**Your objective:** Beginning with the line that holds "index dip: (372, 370)", output every remaining line of the material below exactly, and include none of the pictures.

(Records Opens)

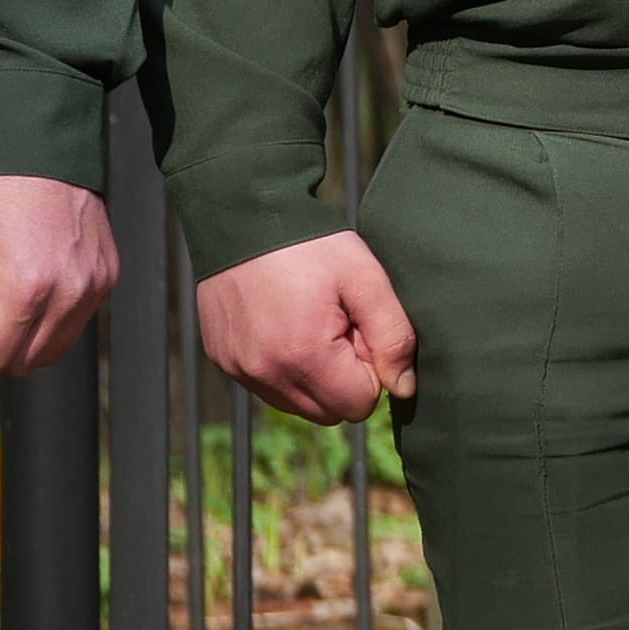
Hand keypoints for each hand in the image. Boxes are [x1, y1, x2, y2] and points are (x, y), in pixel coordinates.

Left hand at [0, 176, 118, 374]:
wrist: (43, 148)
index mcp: (32, 288)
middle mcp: (74, 292)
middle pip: (22, 362)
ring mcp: (98, 285)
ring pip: (51, 349)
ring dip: (25, 327)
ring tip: (15, 279)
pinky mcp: (109, 276)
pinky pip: (75, 322)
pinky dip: (51, 311)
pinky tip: (40, 271)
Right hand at [195, 235, 416, 422]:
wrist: (244, 217)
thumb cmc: (312, 245)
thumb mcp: (366, 279)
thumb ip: (393, 337)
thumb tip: (404, 388)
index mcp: (303, 356)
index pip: (359, 404)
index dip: (372, 370)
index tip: (362, 328)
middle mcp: (264, 374)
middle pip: (328, 412)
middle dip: (345, 377)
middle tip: (342, 325)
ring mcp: (239, 370)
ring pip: (297, 404)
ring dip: (316, 375)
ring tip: (314, 321)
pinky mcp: (224, 361)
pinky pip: (268, 388)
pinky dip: (286, 368)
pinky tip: (287, 323)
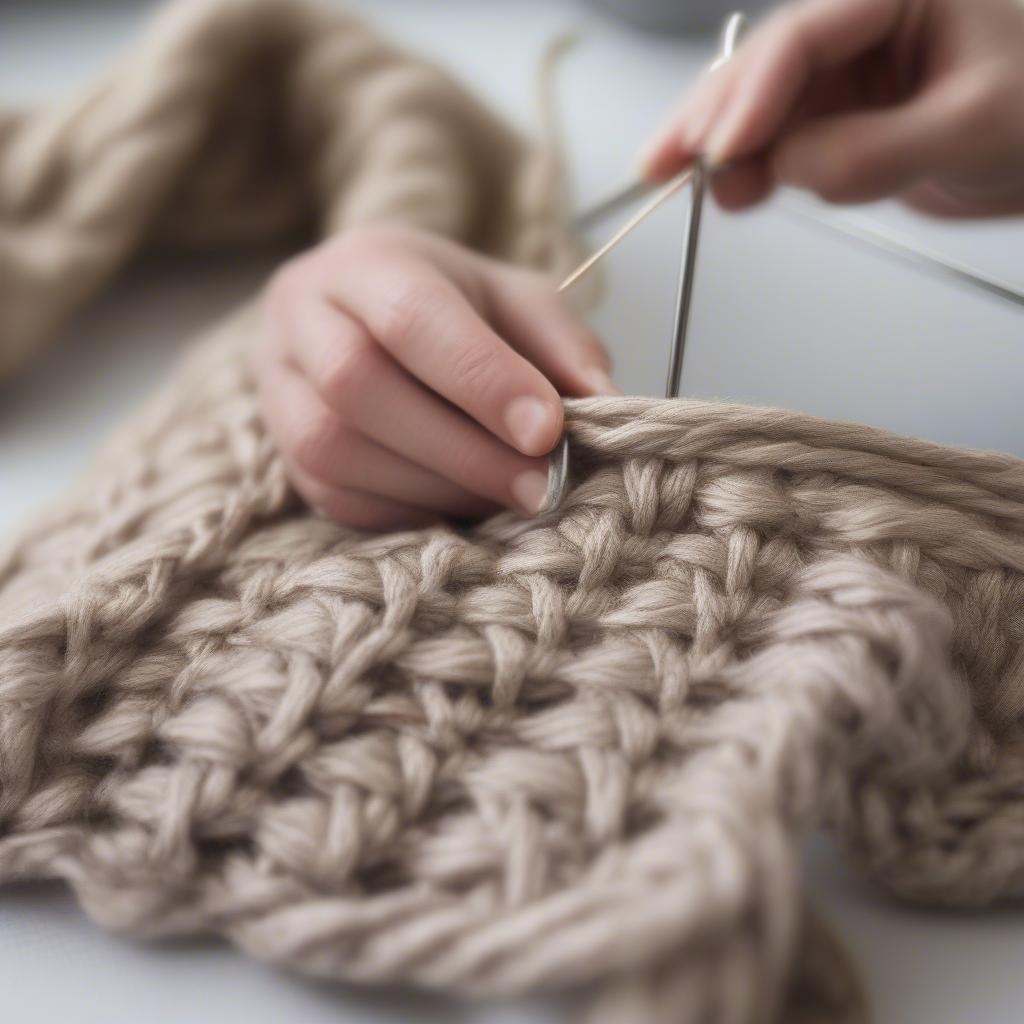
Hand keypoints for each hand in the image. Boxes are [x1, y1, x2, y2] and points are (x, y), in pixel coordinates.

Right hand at [253, 227, 614, 530]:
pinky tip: (457, 504)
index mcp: (366, 261)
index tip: (547, 432)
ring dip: (434, 486)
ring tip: (505, 496)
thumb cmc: (455, 308)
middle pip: (358, 385)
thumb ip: (563, 347)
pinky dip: (405, 512)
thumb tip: (607, 407)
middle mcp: (302, 314)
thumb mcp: (520, 303)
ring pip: (333, 449)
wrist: (368, 317)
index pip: (411, 317)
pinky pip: (330, 496)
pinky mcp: (281, 447)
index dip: (480, 380)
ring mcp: (275, 384)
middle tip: (540, 486)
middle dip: (461, 448)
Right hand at [640, 0, 1023, 216]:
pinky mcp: (841, 123)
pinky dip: (753, 170)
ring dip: (723, 149)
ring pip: (764, 109)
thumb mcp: (969, 128)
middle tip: (660, 163)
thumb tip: (785, 166)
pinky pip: (782, 144)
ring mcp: (848, 80)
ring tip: (687, 185)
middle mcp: (862, 29)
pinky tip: (732, 191)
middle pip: (764, 68)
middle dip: (710, 117)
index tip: (720, 151)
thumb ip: (874, 149)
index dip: (752, 94)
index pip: (804, 37)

(Records Closes)

**Written solution:**
index dip: (372, 370)
index tip: (362, 328)
middle mcp: (264, 374)
middle pip: (328, 412)
middle dip: (345, 377)
middle tip: (342, 325)
ring mcp: (239, 370)
ring pip: (297, 404)
ring dip: (316, 375)
ring tip: (314, 321)
pinky mcp: (224, 361)
pinky pip: (268, 388)
pinky dip: (286, 368)
pinky tip: (287, 323)
Hand keypoints for each hand in the image. Boxes are [x1, y1, x2, y2] and points are (x, y), in pixel coordinates.

Right hand at [253, 227, 614, 530]:
pinky tip: (457, 504)
index mcp: (366, 261)
index tip: (547, 432)
ring dip: (434, 486)
ring tip: (505, 496)
thumb cmc: (455, 308)
middle pip: (358, 385)
thumb ip: (563, 347)
pinky dip: (405, 512)
thumb tip: (607, 407)
middle mcp: (302, 314)
thumb mcp: (520, 303)
ring pip: (333, 449)
wrist: (368, 317)
index pip: (411, 317)
pinky pip: (330, 496)
pinky mcp: (281, 447)
index dip: (480, 380)
ring mcp: (275, 384)
middle tip: (540, 486)
middle dip: (461, 448)
Right hand at [640, 0, 1023, 216]:
pinky mcp: (841, 123)
pinky dip: (753, 170)
ring dip: (723, 149)
ring pip: (764, 109)
thumb mcp: (969, 128)
middle tip: (660, 163)
thumb tip: (785, 166)
pinky pip: (782, 144)
ring mcp: (848, 80)
ring tip: (687, 185)
middle mcp: (862, 29)
pinky tip: (732, 191)
middle pip: (764, 68)
middle dip: (710, 117)
index tip: (720, 151)
thumb ip: (874, 149)
index dip: (752, 94)
index pip: (804, 37)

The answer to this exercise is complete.